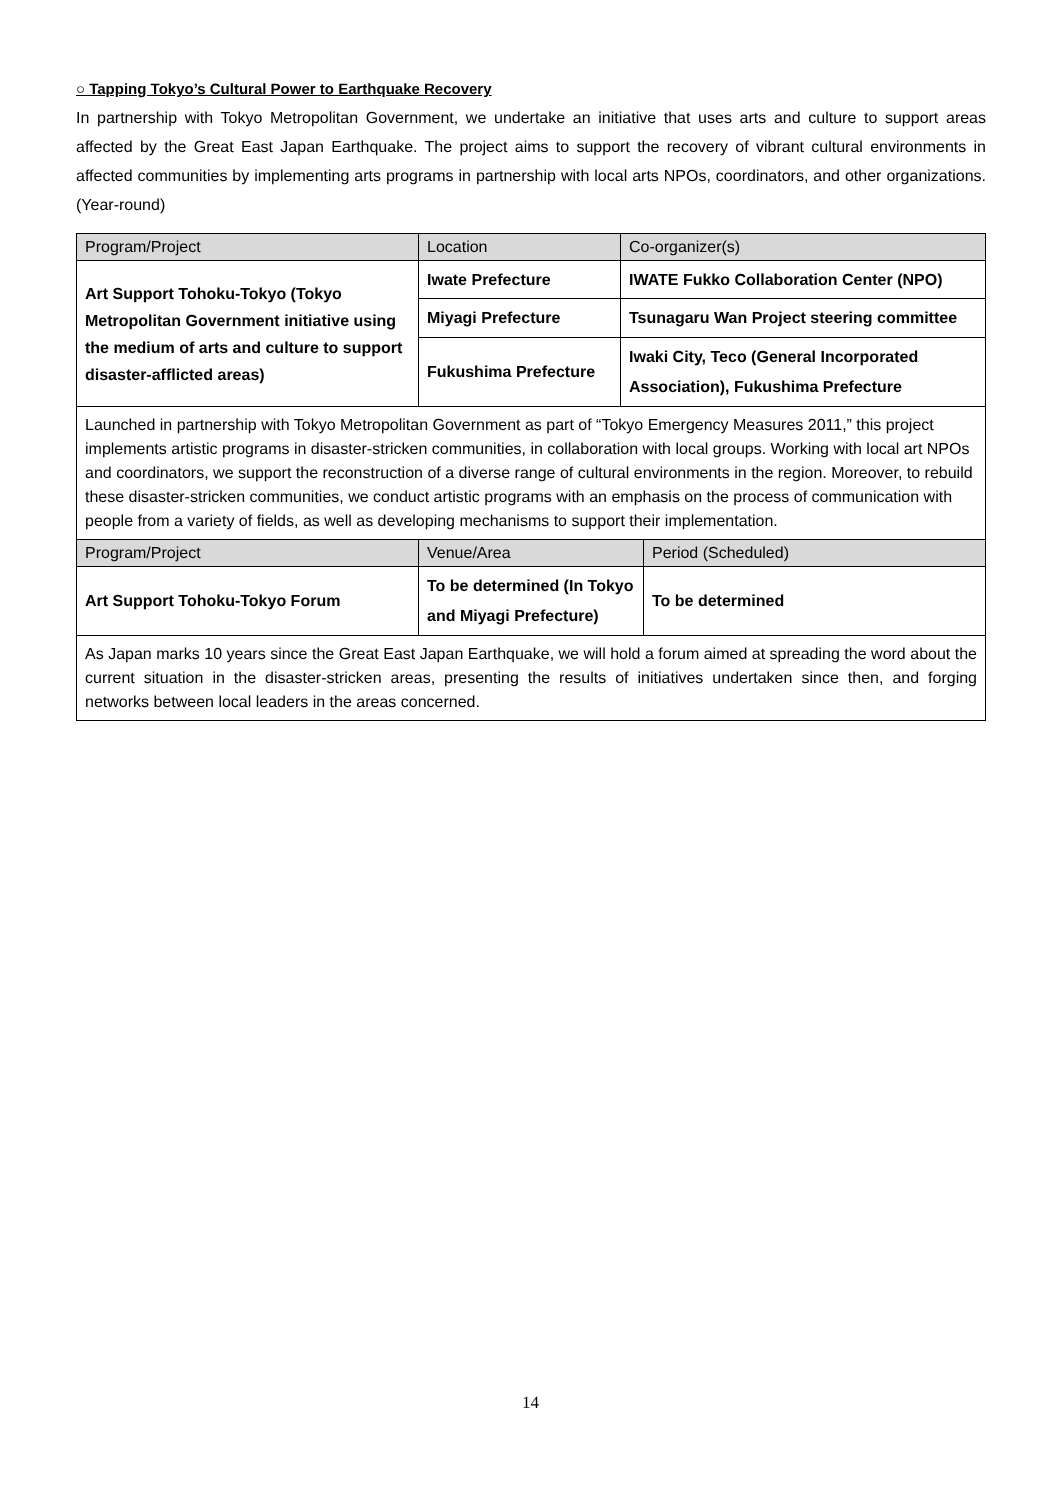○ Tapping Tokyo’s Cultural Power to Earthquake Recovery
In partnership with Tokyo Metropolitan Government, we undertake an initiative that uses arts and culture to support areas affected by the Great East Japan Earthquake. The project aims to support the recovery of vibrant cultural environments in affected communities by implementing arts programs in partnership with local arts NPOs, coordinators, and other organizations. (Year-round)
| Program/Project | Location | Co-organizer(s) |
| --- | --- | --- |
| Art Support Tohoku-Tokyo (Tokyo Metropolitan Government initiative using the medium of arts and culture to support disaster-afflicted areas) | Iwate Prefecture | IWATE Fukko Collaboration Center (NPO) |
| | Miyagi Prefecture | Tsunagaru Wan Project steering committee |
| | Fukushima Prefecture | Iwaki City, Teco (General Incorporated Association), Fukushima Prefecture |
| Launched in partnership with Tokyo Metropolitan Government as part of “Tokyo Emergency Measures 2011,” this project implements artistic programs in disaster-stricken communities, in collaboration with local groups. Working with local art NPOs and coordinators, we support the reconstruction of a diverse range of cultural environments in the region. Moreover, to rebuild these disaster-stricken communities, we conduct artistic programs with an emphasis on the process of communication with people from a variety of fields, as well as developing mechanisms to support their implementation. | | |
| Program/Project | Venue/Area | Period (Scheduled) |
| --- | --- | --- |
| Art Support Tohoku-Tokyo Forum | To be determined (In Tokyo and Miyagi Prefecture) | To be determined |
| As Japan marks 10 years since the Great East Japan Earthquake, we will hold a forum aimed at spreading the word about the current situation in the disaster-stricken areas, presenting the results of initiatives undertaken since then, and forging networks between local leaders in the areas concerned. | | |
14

+ + + + + + +

» Exercise: Please print the records above word for word, leaving every image out.

» Result of this exercise:
○ Tapping Tokyo’s Cultural Power to Earthquake Recovery
In partnership with Tokyo Metropolitan Government, we undertake an initiative that uses arts and culture to support areas affected by the Great East Japan Earthquake. The project aims to support the recovery of vibrant cultural environments in affected communities by implementing arts programs in partnership with local arts NPOs, coordinators, and other organizations. (Year-round)
| Program/Project | Location | Co-organizer(s) |
| --- | --- | --- |
| Art Support Tohoku-Tokyo (Tokyo Metropolitan Government initiative using the medium of arts and culture to support disaster-afflicted areas) | Iwate Prefecture | IWATE Fukko Collaboration Center (NPO) |
| | Miyagi Prefecture | Tsunagaru Wan Project steering committee |
| | Fukushima Prefecture | Iwaki City, Teco (General Incorporated Association), Fukushima Prefecture |
| Launched in partnership with Tokyo Metropolitan Government as part of “Tokyo Emergency Measures 2011,” this project implements artistic programs in disaster-stricken communities, in collaboration with local groups. Working with local art NPOs and coordinators, we support the reconstruction of a diverse range of cultural environments in the region. Moreover, to rebuild these disaster-stricken communities, we conduct artistic programs with an emphasis on the process of communication with people from a variety of fields, as well as developing mechanisms to support their implementation. | | |
| Program/Project | Venue/Area | Period (Scheduled) |
| --- | --- | --- |
| Art Support Tohoku-Tokyo Forum | To be determined (In Tokyo and Miyagi Prefecture) | To be determined |
| As Japan marks 10 years since the Great East Japan Earthquake, we will hold a forum aimed at spreading the word about the current situation in the disaster-stricken areas, presenting the results of initiatives undertaken since then, and forging networks between local leaders in the areas concerned. | | |
14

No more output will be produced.